• [DATA]:

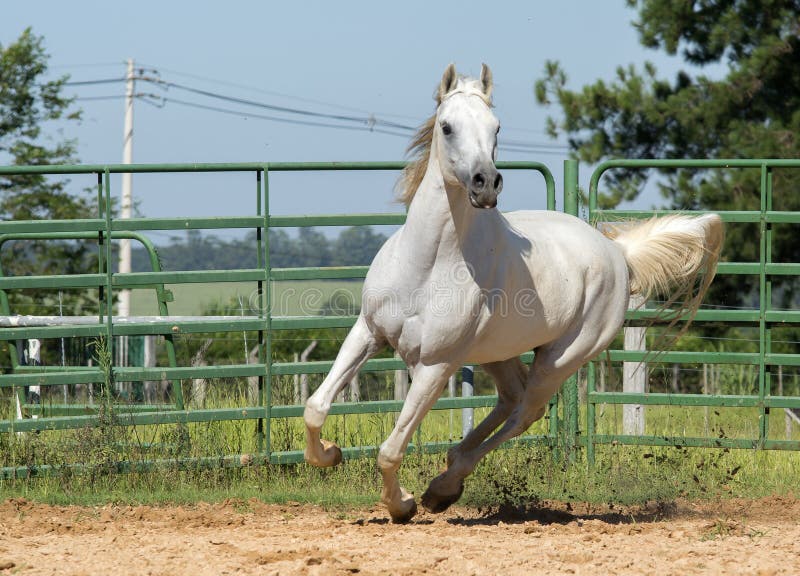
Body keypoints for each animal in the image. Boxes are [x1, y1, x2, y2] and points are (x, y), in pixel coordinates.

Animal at [302, 63, 724, 520]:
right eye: (447, 126)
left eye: (496, 127)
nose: (485, 183)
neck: (429, 263)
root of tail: (616, 251)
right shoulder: (369, 331)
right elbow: (315, 407)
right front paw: (330, 453)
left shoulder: (436, 364)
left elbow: (390, 449)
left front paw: (403, 505)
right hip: (498, 352)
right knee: (511, 398)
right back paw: (450, 471)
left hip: (560, 359)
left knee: (526, 411)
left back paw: (444, 485)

• [TASK]:
Number of lines containing the word "left" in the material above: report this figure and nothing more.

• [RESULT OF THIS TASK]:
7